The true measure of unemployment IS NOT the paltry unemployment number which does show 9.4% unemployment. Yes, this is awful and proof that we’re in very deep recession. We’re going to be in for a very painful readjustment period. The real unemployment number we ought to be examining is U6.
This is the measure of:
Total unemployed, plus all marginally attached workers, plus total employed part time for economic reasons, as a percent of the civilian labor force plus all marginally attached workers.
Currently the U6 is 16.4% and it has almost doubled since a year ago. This is the unseen destruction. Years of misallocated resources, malinvestment, and policy driven consumption created a huge bubble, the boom time, when instead of actually creating wealth, we were in the process of destroying it. Now comes the very rough but very necessary readjustment period when malinvestment is liquidated and capital and labor can be allocated to more desirable ventures.

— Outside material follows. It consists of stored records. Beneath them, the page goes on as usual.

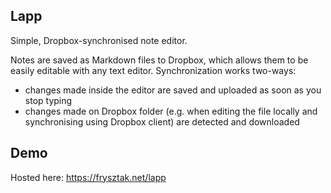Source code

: ## Lapp

Simple, Dropbox-synchronised note editor.

Notes are saved as Markdown files to Dropbox, which allows them to be easily editable with any text editor. Synchronization works two-ways:

- changes made inside the editor are saved and uploaded as soon as you stop typing
- changes made on Dropbox folder (e.g. when editing the file locally and synchronising using Dropbox client) are detected and downloaded

## Demo

Hosted here: https://frysztak.net/lapp
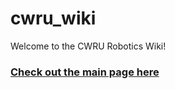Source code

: # cwru_wiki
Welcome to the CWRU Robotics Wiki!

### [Check out the main page here](https://github.com/cwru-robotics/cwru_wiki/wiki)

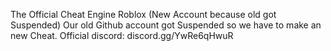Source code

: The Official Cheat Engine Roblox (New Account because old got Suspended)
Our old Github account got Suspended so we have to make an new Cheat.
Official discord: discord.gg/YwRe6qHwuR
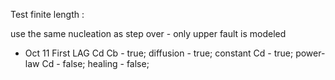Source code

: Test finite length : 

use the same nucleation as step over - only upper fault is modeled 

- Oct 11
First LAG Cd Cb - true;
diffusion - true;
constant Cd - true; 
power-law Cd - false;
healing - false;
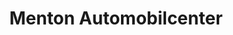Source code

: ---
title: "Menton Automobilcenter"
url: /reutlingen/menton-automobilcenter-am-heilbrunnen/
shop: Autowerkstatt
---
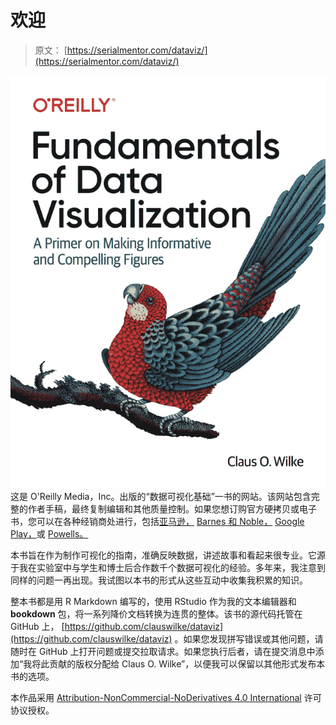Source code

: # 欢迎

> 原文： [https://serialmentor.com/dataviz/](https://serialmentor.com/dataviz/)

[![](img/5e88734e7965bc13be84510dc6fd0344.jpg)](https://www.amazon.com/gp/product/1492031089) 这是 O'Reilly Media，Inc。出版的“数据可视化基础”一书的网站。该网站包含完整的作者手稿，最终复制编辑和其他质量控制。如果您想订购官方硬拷贝或电子书，您可以在各种经销商处进行，包括[亚马逊，](https://www.amazon.com/gp/product/1492031089) [ Barnes 和 Noble，](https://www.barnesandnoble.com/w/fundamentals-of-data-visualization-claus-o-wilke/1128580869) [ Google Play，](https://play.google.com/store/books/details/Claus_O_Wilke_Fundamentals_of_Data_Visualization?id=WmmNDwAAQBAJ)或 [Powells。](https://www.powells.com/book/-9781492031086)

本书旨在作为制作可视化的指南，准确反映数据，讲述故事和看起来很专业。它源于我在实验室中与学生和博士后合作数千个数据可视化的经验。多年来，我注意到同样的问题一再出现。我试图以本书的形式从这些互动中收集我积累的知识。

整本书都是用 R Markdown 编写的，使用 RStudio 作为我的文本编辑器和 **bookdown** 包，将一系列降价文档转换为连贯的整体。该书的源代码托管在 GitHub 上， [https://github.com/clauswilke/dataviz](https://github.com/clauswilke/dataviz) 。如果您发现拼写错误或其他问题，请随时在 GitHub 上打开问题或提交拉取请求。如果您执行后者，请在提交消息中添加“我将此贡献的版权分配给 Claus O. Wilke”，以便我可以保留以其他形式发布本书的选项。

本作品采用 [Attribution-NonCommercial-NoDerivatives 4.0 International](https://creativecommons.org/licenses/by-nc-nd/4.0/legalcode) 许可协议授权。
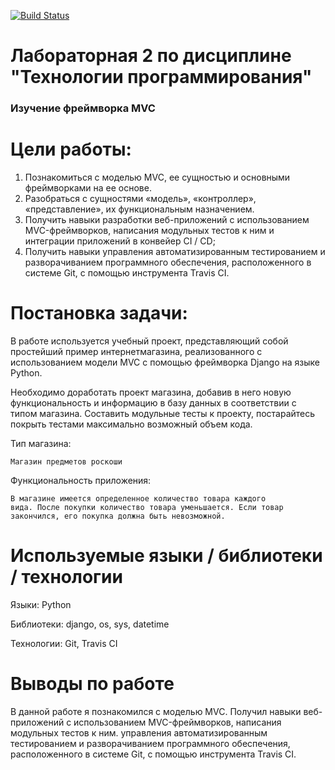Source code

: [![Build Status](https://app.travis-ci.com/Krivabokov/PTLab2.svg?branch=master)](https://app.travis-ci.com/Krivabokov/PTLab2)
# Лабораторная 2 по дисциплине "Технологии программирования"

### Изучение фреймворка MVC

# Цели работы:
1. Познакомиться c моделью MVC, ее сущностью и основными фреймворками на ее основе.
2. Разобраться с сущностями «модель», «контроллер», «представление», их функциональным
назначением.
3. Получить навыки разработки веб-приложений с использованием MVC-фреймворков, написания
модульных тестов к ним и интеграции приложений в конвейер CI / CD;
4. Получить навыки управления автоматизированным тестированием и разворачиванием
программного обеспечения, расположенного в системе Git, с помощью инструмента Travis CI.

# Постановка задачи:
В работе используется учебный проект, представляющий собой простейший пример интернетмагазина, 
реализованного с использованием модели MVC с помощью фреймворка Django на языке
Python.

Необходимо доработать проект магазина, добавив в него новую функциональность и информацию в базу
данных в соответствии с типом магазина. Составить модульные тесты к проекту, постарайтесь покрыть тестами 
максимально возможный объем кода.

Тип магазина:

    Магазин предметов роскоши

Функциональность приложения:

    В магазине имеется определенное количество товара каждого
    вида. После покупки количество товара уменьшается. Если товар
    закончился, его покупка должна быть невозможной.

# Используемые языки / библиотеки / технологии
Языки: Python

Библиотеки: django, os, sys, datetime

Технологии: Git, Travis CI

# Выводы по работе
В данной работе я познакомился c моделью MVC. Получил навыки веб-приложений с использованием MVC-фреймворков, написания
модульных тестов к ним. управления автоматизированным тестированием и разворачиванием
программного обеспечения, расположенного в системе Git, с помощью инструмента Travis CI.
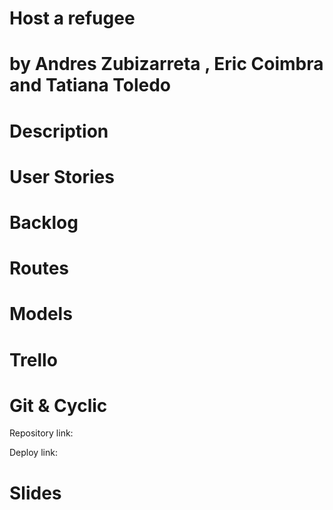 # Host a refugee
# by Andres Zubizarreta , Eric Coimbra and Tatiana Toledo

# Description

# User Stories


# Backlog

# Routes

# Models

# Trello




# Git & Cyclic
Repository link:



Deploy link:

# Slides
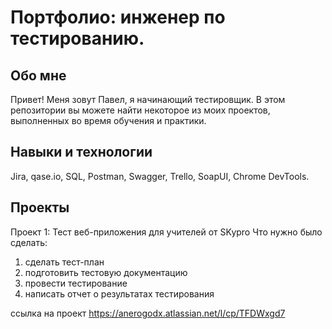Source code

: # Портфолио: инженер по тестированию.
## Обо мне
Привет!  Меня зовут Павел, я начинающий тестировщик.
В этом репозитории вы можете найти  некоторое из моих проектов, выполненных во время обучения и практики.
## Навыки и технологии
Jira, qase.io, SQL, Postman, Swagger, Trello, SoapUI, Chrome DevTools.
## Проекты
Проект 1: Тест веб-приложения для учителей от SKypro
Что нужно было сделать:
1. сделать тест-план
2. подготовить тестовую документацию
3. провести тестирование
4. написать отчет о результатах тестирования

ссылка на проект https://anerogodx.atlassian.net/l/cp/TFDWxgd7

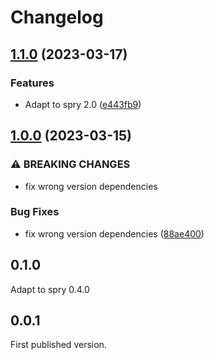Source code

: # Changelog

## [1.1.0](https://github.com/odroe/spry/compare/spry_static-v1.0.0...spry_static-v1.1.0) (2023-03-17)


### Features

* Adapt to spry 2.0 ([e443fb9](https://github.com/odroe/spry/commit/e443fb91870508f2f06291ad2d38bc8d4e9ce15b))

## [1.0.0](https://github.com/odroe/spry/compare/spry_static-v0.1.0...spry_static-v1.0.0) (2023-03-15)


### ⚠ BREAKING CHANGES

* fix wrong version dependencies

### Bug Fixes

* fix wrong version dependencies ([88ae400](https://github.com/odroe/spry/commit/88ae40047602c88de259df2147288cc23e41a8df))

## 0.1.0

Adapt to spry 0.4.0

## 0.0.1

First published version.
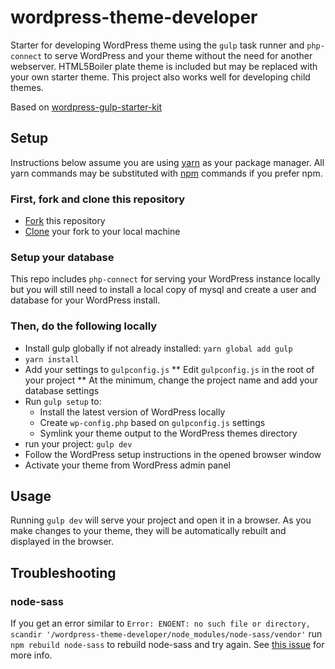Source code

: # wordpress-theme-developer
Starter for developing WordPress theme using the `gulp` task runner and
`php-connect` to serve WordPress and your theme without the need for another
webserver. HTML5Boiler plate theme is included but may be replaced with your own
starter theme. This project also works well for developing child themes.

Based on [wordpress-gulp-starter-kit](https://github.com/synapticism/wordpress-gulp-starter-kit)

## Setup
Instructions below assume you are using [yarn]() as your package manager. All
yarn commands may be substituted with [npm]() commands if you prefer npm.

### First, fork and clone this repository
* [Fork](https://help.github.com/articles/fork-a-repo/) this repository
* [Clone](https://help.github.com/articles/cloning-a-repository/) your fork to your local machine

### Setup your database
This repo includes `php-connect` for serving your WordPress instance locally but
you will still need to install a local copy of mysql and create a user and
database for your WordPress install.

### Then, do the following locally
* Install gulp globally if not already installed: `yarn global add gulp`
* `yarn install`
* Add your settings to `gulpconfig.js`
** Edit `gulpconfig.js` in the root of your project
** At the minimum, change the project name and add your database settings
* Run `gulp setup` to:
  * Install the latest version of WordPress locally
  * Create `wp-config.php` based on `gulpconfig.js` settings
  * Symlink your theme output to the WordPress themes directory
* run your project: `gulp dev`
* Follow the WordPress setup instructions in the opened browser window
* Activate your theme from WordPress admin panel

## Usage
Running `gulp dev` will serve your project and open it in a browser. As you make
changes to your theme, they will be automatically rebuilt and displayed in the
browser.

## Troubleshooting
### node-sass
If you get an error similar to `Error: ENOENT: no such file or directory, scandir '/wordpress-theme-developer/node_modules/node-sass/vendor'` run `npm rebuild node-sass`
to rebuild node-sass and try again. See [this issue](https://github.com/sass/node-sass/issues/1804) for more info.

But don’t expect that anytime soon. The administration is going full steam ahead on its Keynesian agenda while the fed plays right along. Massive deficits, artificially low interest rates and monetary expansion are going to only prolong this pain. And to top it off, Congress is voting on cap and trade and soon will be working on nationalization of health care. In the works is “consumer protection” legislation and massive new regulation of the financial markets.
The U6 numbers say it all. Fully 1/6 of the labor force is being underutilized. As for capacity utilization, this graph is staggering.
Will it end soon?
This is by far the sharpest downturn in investment in the post WW2 era. The longer we have interventionist policies, the longer it will last. So, the answer I guess is quite simple: it’s going to last a very long time.